Calcium Oxychloride Formation Potential in Cementitious Pastes Exposed to Blends of Deicing Salt

Chloride-based deicing salt solutions can react with the calcium hydroxide in the cementitious matrix, leading to the formation of calcium oxychloride. Calcium oxychloride formation has been implicated in the premature deterioration of pavement joints and concrete flatwork across cold regions in North America. This study examines the formation of calcium oxychloride in the presence of blends of different chloride-based deicing salts (sodium and calcium chloride). This evaluation was performed using several plain cementitious pastes and pastes with fly ash, slag, and silica fume used as supplementary cementitious materials. Fly ash and slag were used at 20% replacement levels and the silica fume was used at 3 and 6% replacement levels. Thermogravimetric analysis was used to quantify the amount of calcium hydroxide, and low-temperature differential scanning calorimetry was used to quantify the amount of calcium oxychloride formed. When the salt blends consist of less than 20% of calcium chloride by mass, the amount of calcium oxychloride that forms is low and does not depend on the calcium hydroxide content in the pastes. When the salt blends consist of more than 20% of calcium chloride by mass, the amount of calcium oxychloride that forms depends on the calcium hydroxide content in the paste and increases with calcium hydroxide content. This suggests two strategies to mitigate the amount of calcium oxychloride that is formed: reduction in the amount of calcium hydroxide in the pastes through use of supplementary cementitious materials, and the use of deicing salt blends that include lower amounts of calcium chloride. A model is developed to estimate the amount of calcium oxychloride formed in mixtures, given the calcium hydroxide and calcium chloride contents.
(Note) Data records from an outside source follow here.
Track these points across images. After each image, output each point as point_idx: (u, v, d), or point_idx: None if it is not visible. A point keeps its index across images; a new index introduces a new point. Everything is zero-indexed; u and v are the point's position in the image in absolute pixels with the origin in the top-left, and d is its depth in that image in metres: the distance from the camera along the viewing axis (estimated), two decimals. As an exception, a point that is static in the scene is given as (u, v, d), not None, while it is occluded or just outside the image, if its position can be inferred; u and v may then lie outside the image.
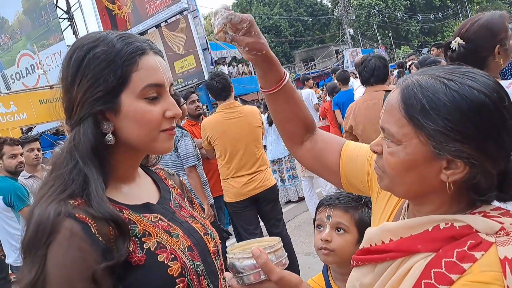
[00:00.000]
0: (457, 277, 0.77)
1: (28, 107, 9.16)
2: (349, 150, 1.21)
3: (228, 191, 3.89)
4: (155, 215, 1.04)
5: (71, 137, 0.97)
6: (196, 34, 17.79)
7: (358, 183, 1.18)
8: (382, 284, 0.89)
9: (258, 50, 1.09)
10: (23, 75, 17.85)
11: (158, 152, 1.05)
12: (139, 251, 0.94)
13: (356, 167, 1.18)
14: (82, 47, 0.97)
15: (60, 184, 0.92)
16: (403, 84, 0.88)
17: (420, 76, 0.86)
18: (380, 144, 0.91)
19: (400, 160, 0.86)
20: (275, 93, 1.18)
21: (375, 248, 0.92)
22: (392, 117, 0.87)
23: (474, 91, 0.80)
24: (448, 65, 0.91)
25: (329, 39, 43.58)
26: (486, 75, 0.84)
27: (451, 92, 0.80)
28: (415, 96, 0.83)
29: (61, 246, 0.85)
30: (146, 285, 0.92)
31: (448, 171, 0.83)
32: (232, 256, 0.92)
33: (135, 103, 0.96)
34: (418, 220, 0.88)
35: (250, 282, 0.90)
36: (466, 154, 0.80)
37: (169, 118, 1.01)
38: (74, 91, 0.96)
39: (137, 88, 0.96)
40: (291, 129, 1.26)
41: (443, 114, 0.80)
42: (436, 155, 0.82)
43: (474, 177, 0.82)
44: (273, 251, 0.93)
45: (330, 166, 1.22)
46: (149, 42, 1.03)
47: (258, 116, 3.99)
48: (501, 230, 0.79)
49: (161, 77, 0.99)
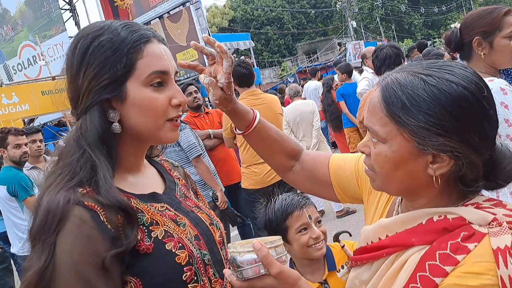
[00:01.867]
0: (451, 268, 0.78)
1: (30, 98, 9.18)
2: (335, 160, 1.25)
3: (250, 178, 3.89)
4: (162, 205, 1.04)
5: (77, 126, 0.97)
6: (198, 25, 17.70)
7: (350, 188, 1.20)
8: (378, 279, 0.90)
9: (224, 106, 1.15)
10: (25, 66, 17.80)
11: (164, 141, 1.05)
12: (147, 239, 0.94)
13: (345, 173, 1.21)
14: (86, 36, 0.97)
15: (68, 173, 0.93)
16: (383, 82, 0.88)
17: (398, 73, 0.87)
18: (367, 145, 0.93)
19: (387, 158, 0.87)
20: (248, 135, 1.23)
21: (372, 246, 0.94)
22: (374, 116, 0.88)
23: (452, 85, 0.81)
24: (425, 60, 0.91)
25: (332, 32, 43.37)
26: (463, 67, 0.85)
27: (430, 88, 0.81)
28: (395, 94, 0.84)
29: (70, 233, 0.85)
30: (154, 273, 0.92)
31: (434, 165, 0.84)
32: (233, 250, 0.93)
33: (141, 91, 0.97)
34: (412, 214, 0.90)
35: (250, 277, 0.91)
36: (450, 148, 0.81)
37: (175, 106, 1.01)
38: (80, 80, 0.96)
39: (143, 76, 0.96)
40: (276, 161, 1.31)
41: (423, 110, 0.81)
42: (421, 150, 0.83)
43: (460, 169, 0.83)
44: (273, 247, 0.94)
45: (322, 180, 1.25)
46: (152, 30, 1.03)
47: (279, 104, 4.04)
48: (494, 221, 0.80)
49: (166, 64, 0.99)
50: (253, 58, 24.19)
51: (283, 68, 35.55)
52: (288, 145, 1.28)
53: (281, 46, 42.69)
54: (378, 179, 0.93)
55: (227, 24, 39.81)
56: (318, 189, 1.30)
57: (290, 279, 0.92)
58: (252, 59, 23.98)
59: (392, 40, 38.49)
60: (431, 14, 43.60)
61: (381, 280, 0.89)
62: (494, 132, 0.85)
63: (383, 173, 0.90)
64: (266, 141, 1.25)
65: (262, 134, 1.23)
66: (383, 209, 1.08)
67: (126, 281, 0.91)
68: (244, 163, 3.92)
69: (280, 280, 0.91)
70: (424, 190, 0.89)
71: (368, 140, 0.93)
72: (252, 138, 1.24)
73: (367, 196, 1.16)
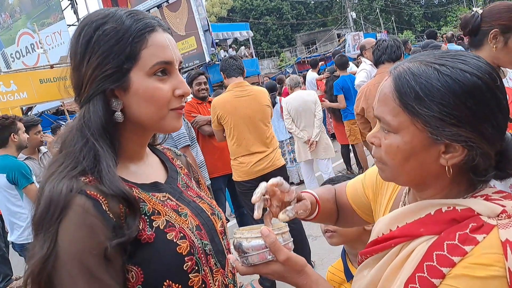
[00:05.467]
0: (459, 259, 0.78)
1: (28, 86, 9.12)
2: (350, 184, 1.27)
3: (238, 170, 3.90)
4: (163, 194, 1.04)
5: (80, 114, 0.96)
6: (197, 15, 17.60)
7: (364, 205, 1.21)
8: (383, 267, 0.90)
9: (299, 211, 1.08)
10: (23, 54, 17.69)
11: (167, 130, 1.05)
12: (148, 229, 0.94)
13: (357, 192, 1.22)
14: (91, 24, 0.96)
15: (71, 161, 0.92)
16: (395, 72, 0.88)
17: (411, 63, 0.87)
18: (377, 136, 0.92)
19: (399, 149, 0.86)
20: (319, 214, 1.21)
21: (382, 238, 0.94)
22: (386, 107, 0.87)
23: (466, 74, 0.80)
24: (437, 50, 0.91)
25: (331, 23, 43.10)
26: (476, 57, 0.84)
27: (443, 77, 0.81)
28: (408, 84, 0.83)
29: (72, 222, 0.85)
30: (155, 263, 0.92)
31: (446, 155, 0.84)
32: (240, 236, 0.92)
33: (144, 81, 0.96)
34: (421, 204, 0.90)
35: (256, 263, 0.91)
36: (463, 137, 0.81)
37: (178, 97, 1.00)
38: (84, 68, 0.95)
39: (147, 66, 0.95)
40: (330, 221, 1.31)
41: (437, 100, 0.80)
42: (433, 140, 0.83)
43: (473, 159, 0.83)
44: (280, 233, 0.93)
45: (347, 209, 1.26)
46: (157, 19, 1.01)
47: (267, 95, 4.01)
48: (503, 213, 0.80)
49: (170, 54, 0.98)
50: (252, 48, 24.07)
51: (282, 59, 35.40)
52: (331, 205, 1.29)
53: (280, 37, 42.48)
54: (387, 170, 0.92)
55: (226, 14, 39.53)
56: (351, 219, 1.29)
57: (297, 265, 0.92)
58: (251, 49, 23.87)
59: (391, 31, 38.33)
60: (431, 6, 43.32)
61: (387, 268, 0.89)
62: (506, 122, 0.85)
63: (394, 164, 0.89)
64: (324, 214, 1.24)
65: (323, 212, 1.22)
66: (388, 201, 1.09)
67: (127, 270, 0.91)
68: (232, 155, 3.94)
69: (287, 267, 0.91)
70: (434, 181, 0.89)
71: (378, 131, 0.92)
72: (321, 213, 1.22)
73: (374, 201, 1.16)
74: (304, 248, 4.02)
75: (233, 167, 3.97)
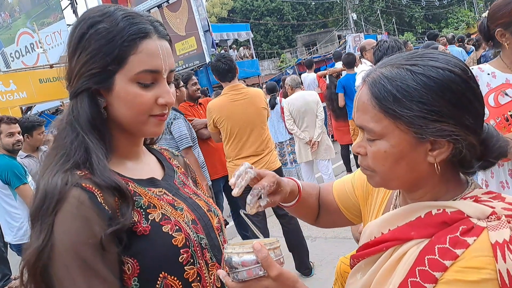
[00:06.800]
0: (450, 263, 0.78)
1: (28, 86, 9.13)
2: (337, 184, 1.28)
3: (233, 172, 3.85)
4: (159, 189, 1.05)
5: (69, 108, 0.99)
6: (197, 15, 17.59)
7: (352, 204, 1.22)
8: (375, 270, 0.91)
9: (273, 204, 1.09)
10: (22, 54, 17.70)
11: (147, 135, 1.07)
12: (144, 221, 0.95)
13: (345, 192, 1.23)
14: (87, 20, 0.97)
15: (62, 155, 0.94)
16: (369, 79, 0.89)
17: (382, 68, 0.88)
18: (362, 146, 0.92)
19: (387, 154, 0.87)
20: (299, 202, 1.21)
21: (374, 241, 0.94)
22: (367, 115, 0.88)
23: (439, 70, 0.83)
24: (403, 52, 0.93)
25: (332, 24, 43.17)
26: (443, 53, 0.87)
27: (417, 76, 0.83)
28: (385, 88, 0.85)
29: (68, 214, 0.86)
30: (151, 255, 0.94)
31: (434, 152, 0.85)
32: (231, 251, 0.90)
33: (127, 86, 0.96)
34: (411, 207, 0.90)
35: (247, 278, 0.88)
36: (447, 132, 0.82)
37: (161, 105, 1.00)
38: (74, 62, 0.97)
39: (133, 71, 0.96)
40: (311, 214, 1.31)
41: (416, 99, 0.82)
42: (419, 140, 0.84)
43: (460, 151, 0.84)
44: (272, 248, 0.92)
45: (332, 208, 1.26)
46: (156, 24, 1.01)
47: (263, 98, 3.99)
48: (492, 214, 0.81)
49: (159, 63, 0.98)
50: (252, 49, 24.07)
51: (282, 60, 35.44)
52: (315, 199, 1.29)
53: (281, 38, 42.50)
54: (377, 177, 0.92)
55: (226, 14, 39.58)
56: (333, 219, 1.30)
57: (289, 281, 0.90)
58: (251, 50, 23.87)
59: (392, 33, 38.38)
60: (432, 7, 43.36)
61: (378, 271, 0.90)
62: (483, 110, 0.87)
63: (384, 170, 0.89)
64: (307, 199, 1.25)
65: (304, 196, 1.23)
66: (380, 205, 1.09)
67: (123, 262, 0.92)
68: (228, 157, 3.94)
69: (279, 282, 0.89)
70: (424, 181, 0.90)
71: (362, 140, 0.93)
72: (301, 203, 1.22)
73: (364, 203, 1.16)
74: (302, 249, 4.02)
75: (228, 169, 3.97)
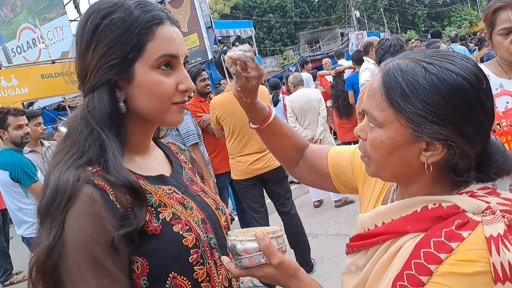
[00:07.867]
0: (445, 256, 0.79)
1: (29, 82, 9.11)
2: (333, 152, 1.28)
3: (235, 168, 3.91)
4: (169, 187, 1.04)
5: (84, 103, 0.95)
6: (200, 12, 17.58)
7: (346, 179, 1.23)
8: (372, 265, 0.92)
9: (245, 96, 1.13)
10: (24, 49, 17.68)
11: (168, 124, 1.04)
12: (155, 221, 0.94)
13: (342, 164, 1.23)
14: (98, 12, 0.95)
15: (76, 151, 0.92)
16: (385, 68, 0.89)
17: (401, 60, 0.88)
18: (364, 130, 0.94)
19: (382, 143, 0.88)
20: (262, 129, 1.25)
21: (368, 233, 0.95)
22: (374, 101, 0.89)
23: (452, 74, 0.81)
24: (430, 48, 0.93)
25: (335, 21, 43.12)
26: (465, 58, 0.86)
27: (430, 76, 0.82)
28: (395, 80, 0.85)
29: (80, 212, 0.84)
30: (161, 255, 0.92)
31: (427, 152, 0.85)
32: (234, 238, 0.92)
33: (148, 73, 0.95)
34: (407, 202, 0.91)
35: (249, 265, 0.91)
36: (444, 136, 0.82)
37: (182, 92, 0.99)
38: (89, 56, 0.94)
39: (152, 58, 0.94)
40: (285, 155, 1.34)
41: (422, 97, 0.82)
42: (415, 137, 0.84)
43: (452, 158, 0.84)
44: (275, 237, 0.94)
45: (322, 172, 1.28)
46: (166, 11, 1.00)
47: (267, 95, 3.98)
48: (488, 209, 0.81)
49: (176, 48, 0.97)
50: (254, 46, 24.07)
51: (285, 57, 35.44)
52: (298, 140, 1.32)
53: (283, 35, 42.46)
54: (372, 165, 0.94)
55: (229, 11, 39.54)
56: (319, 181, 1.32)
57: (290, 269, 0.93)
58: (254, 47, 23.87)
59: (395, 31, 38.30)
60: (435, 6, 43.30)
61: (375, 266, 0.91)
62: (490, 125, 0.87)
63: (377, 158, 0.91)
64: (278, 136, 1.28)
65: (275, 129, 1.26)
66: (378, 197, 1.10)
67: (133, 261, 0.90)
68: (230, 154, 3.95)
69: (280, 270, 0.92)
70: (416, 177, 0.90)
71: (365, 125, 0.94)
72: (266, 132, 1.26)
73: (361, 185, 1.18)
74: (304, 246, 4.03)
75: (231, 165, 4.00)
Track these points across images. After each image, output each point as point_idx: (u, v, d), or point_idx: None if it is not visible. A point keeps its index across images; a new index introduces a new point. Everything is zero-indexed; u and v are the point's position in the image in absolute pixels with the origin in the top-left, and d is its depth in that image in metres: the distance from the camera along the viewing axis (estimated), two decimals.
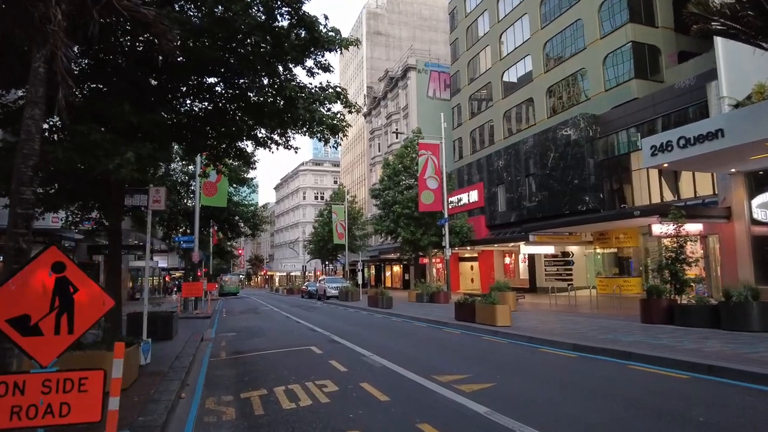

Using Low-Temperature Differential Scanning Calorimetry to Quantify Calcium Oxychloride Formation for Cementitious Materials in the Presence of Calcium Chloride

Whereas many concrete pavements have exhibited service lives of 30 to 50 years, a portion of these pavements in regions that are exposed to snow, ice, and salt have shown premature distress at the joints. This distress has been observed to occur between 5 and 20 years and requires extensive repair of an otherwise well-functioning pavement. Although there are several potential mechanisms that can lead to this deterioration, a reaction can occur between calcium chloride coming from deicing salt (CaCl2) and the tricalcium aluminate (C3A) and/or calcium hydroxide (CH) in the cementitious matrix. This paper describes the development of a test method that can be used to evaluate the potential for a cementitious binder to react with the calcium chloride deicing salts to form calcium oxychloride (the reaction between CaCl2 and CH). The test method enables the quantity of calcium oxychloride to be determined for each binder system. The results indicate that the amount of calcium oxychloride can be reduced with the replacement of cement with supplementary cementitious materials (fly ash, slag, silica fume, etc.). It is anticipated that the proposed test method could be used to better understand the role of binder chemistry on the calcium oxide formation and to optimize the binder composition to reduce the calcium chloride formation to an acceptable level and ultimately reduce the risk for deterioration.